REQUEST 1: Quote the passage about the 1947 Cal Poly football team word for word, starting at "- Head coach: Howie" and ending with "for the season.".

- Conference: California Collegiate Athletic Association
- Record: 1–9 (0–5 CCAA)
- Head coach: Howie O'Daniels (11th season);
- Home stadium: Mustang Stadium

= 1947 Cal Poly Mustangs football team =

American college football season

The 1947 Cal Poly Mustangs football team represented California Polytechnic State College—now known as California Polytechnic State University, San Luis Obispo—as a member of the California Collegiate Athletic Association (CCAA) during the 1947 college football season. Led by Howie O'Daniels in his 11th and final season as head coach, Cal Poly compiled an overall record of 1–9 with a mark of 0–5 in conference play, placing last out of six teams in the CCAA. The team lost its final eight games and was outscored by its opponents 332 to 97 for the season.

INPUT RECORDS:

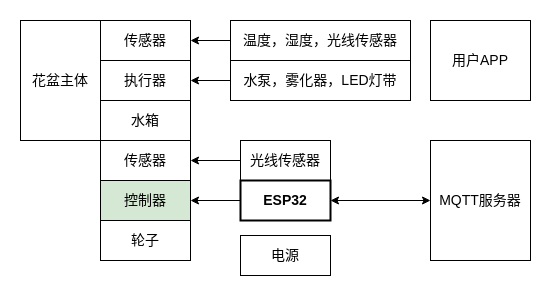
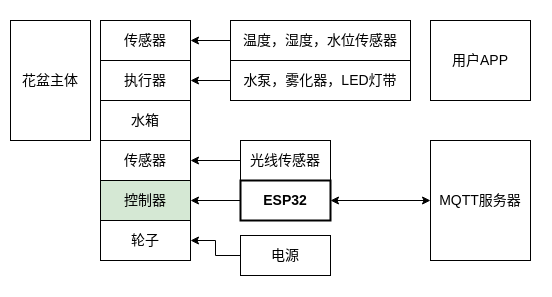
  <mxCell id="0" />
  <mxCell id="1" parent="0" />
- <mxCell id="2" value="&lt;font style=&quot;font-size: 14px;&quot;&gt;花盆主体&lt;/font&gt;" style="whiteSpace=wrap;html=1;resizeWidth=1;resizeHeight=1;autosize=0;" vertex="1" parent="1"><mxGeometry x="20" y="20" width="80" height="120" as="geometry" /></mxCell>
+ <mxCell id="2" value="&lt;font style=&quot;font-size: 14px;&quot;&gt;花盆主体&lt;/font&gt;" style="whiteSpace=wrap;html=1;resizeWidth=1;resizeHeight=1;autosize=0;" vertex="1" parent="1"><mxGeometry x="10" y="20" width="80" height="120" as="geometry" /></mxCell>
  <mxCell id="3" value="传感器" style="whiteSpace=wrap;html=1;fontSize=14;" vertex="1" parent="1"><mxGeometry x="100" y="20" width="90" height="40" as="geometry" /></mxCell>
  <mxCell id="4" value="执行器" style="whiteSpace=wrap;html=1;fontSize=14;" vertex="1" parent="1"><mxGeometry x="100" y="60" width="90" height="40" as="geometry" /></mxCell>
  <mxCell id="5" value="水箱" style="whiteSpace=wrap;html=1;fontSize=14;" vertex="1" parent="1"><mxGeometry x="100" y="100" width="90" height="40" as="geometry" /></mxCell>
  <mxCell id="6" value="传感器" style="whiteSpace=wrap;html=1;fontSize=14;" vertex="1" parent="1"><mxGeometry x="100" y="140" width="90" height="40" as="geometry" /></mxCell>
  <mxCell id="7" value="控制器" style="whiteSpace=wrap;html=1;fontSize=14;fillColor=#d5e8d4;" vertex="1" parent="1"><mxGeometry x="100" y="180" width="90" height="40" as="geometry" /></mxCell>
  <mxCell id="8" value="轮子" style="whiteSpace=wrap;html=1;fontSize=14;" vertex="1" parent="1"><mxGeometry x="100" y="220" width="90" height="40" as="geometry" /></mxCell>
  <mxCell id="9" style="edgeStyle=orthogonalEdgeStyle;rounded=0;orthogonalLoop=1;jettySize=auto;html=1;exitX=0;exitY=0.5;exitDx=0;exitDy=0;entryX=1;entryY=0.5;entryDx=0;entryDy=0;" edge="1" parent="1" source="21" target="7"><mxGeometry relative="1" as="geometry" /></mxCell>
  <mxCell id="10" style="edgeStyle=orthogonalEdgeStyle;rounded=0;orthogonalLoop=1;jettySize=auto;html=1;entryX=0;entryY=0.5;entryDx=0;entryDy=0;startArrow=classic;startFill=1;" edge="1" parent="1" source="21" target="17"><mxGeometry relative="1" as="geometry" /></mxCell>
  <mxCell id="11" style="edgeStyle=orthogonalEdgeStyle;rounded=0;orthogonalLoop=1;jettySize=auto;html=1;entryX=1;entryY=0.5;entryDx=0;entryDy=0;" edge="1" parent="1" source="12" target="4"><mxGeometry relative="1" as="geometry" /></mxCell>
  <mxCell id="12" value="水泵，雾化器，LED灯带" style="whiteSpace=wrap;html=1;fontSize=14;" vertex="1" parent="1"><mxGeometry x="230" y="60" width="180" height="40" as="geometry" /></mxCell>
  <mxCell id="13" style="edgeStyle=orthogonalEdgeStyle;rounded=0;orthogonalLoop=1;jettySize=auto;html=1;entryX=1;entryY=0.5;entryDx=0;entryDy=0;" edge="1" parent="1" source="14" target="6"><mxGeometry relative="1" as="geometry" /></mxCell>
  <mxCell id="14" value="光线传感器" style="whiteSpace=wrap;html=1;fontSize=14;" vertex="1" parent="1"><mxGeometry x="240" y="140" width="90" height="40" as="geometry" /></mxCell>
  <mxCell id="15" style="edgeStyle=orthogonalEdgeStyle;rounded=0;orthogonalLoop=1;jettySize=auto;html=1;entryX=1;entryY=0.5;entryDx=0;entryDy=0;" edge="1" parent="1" source="16" target="3"><mxGeometry relative="1" as="geometry" /></mxCell>
- <mxCell id="16" value="温度，湿度，光线传感器" style="whiteSpace=wrap;html=1;fontSize=14;" vertex="1" parent="1"><mxGeometry x="230" y="20" width="180" height="40" as="geometry" /></mxCell>
+ <mxCell id="16" value="温度，湿度，水位传感器" style="whiteSpace=wrap;html=1;fontSize=14;" vertex="1" parent="1"><mxGeometry x="230" y="20" width="180" height="40" as="geometry" /></mxCell>
  <mxCell id="17" value="&lt;span style=&quot;font-size: 14px;&quot;&gt;MQTT服务器&lt;/span&gt;" style="whiteSpace=wrap;html=1;" vertex="1" parent="1"><mxGeometry x="430" y="140" width="100" height="120" as="geometry" /></mxCell>
  <mxCell id="18" value="&lt;span style=&quot;font-size: 14px;&quot;&gt;用户APP&lt;/span&gt;" style="whiteSpace=wrap;html=1;" vertex="1" parent="1"><mxGeometry x="430" y="20" width="100" height="80" as="geometry" /></mxCell>
+ <mxCell id="19" style="edgeStyle=orthogonalEdgeStyle;rounded=0;orthogonalLoop=1;jettySize=auto;html=1;exitX=0;exitY=0.5;exitDx=0;exitDy=0;entryX=1;entryY=0.5;entryDx=0;entryDy=0;" edge="1" parent="1" source="20" target="8"><mxGeometry relative="1" as="geometry" /></mxCell>
  <mxCell id="20" value="电源" style="whiteSpace=wrap;html=1;fontSize=14;" vertex="1" parent="1"><mxGeometry x="240" y="235" width="90" height="40" as="geometry" /></mxCell>
  <mxCell id="21" value="ESP32" style="whiteSpace=wrap;html=1;fontSize=14;fontStyle=1;strokeWidth=2;" vertex="1" parent="1"><mxGeometry x="240" y="180" width="90" height="40" as="geometry" /></mxCell>
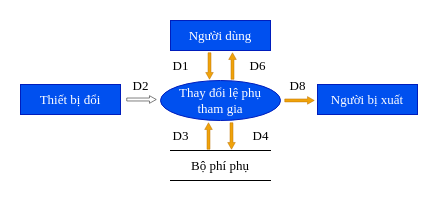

REQUEST 2: How many lines of the entries contain the string "relative", with case counting? Reply with the number only.

ANSWER 1:
- Head coach: Howie O'Daniels (11th season);
- Home stadium: Mustang Stadium

= 1947 Cal Poly Mustangs football team =

American college football season

The 1947 Cal Poly Mustangs football team represented California Polytechnic State College—now known as California Polytechnic State University, San Luis Obispo—as a member of the California Collegiate Athletic Association (CCAA) during the 1947 college football season. Led by Howie O'Daniels in his 11th and final season as head coach, Cal Poly compiled an overall record of 1–9 with a mark of 0–5 in conference play, placing last out of six teams in the CCAA. The team lost its final eight games and was outscored by its opponents 332 to 97 for the season.

ANSWER 2: 6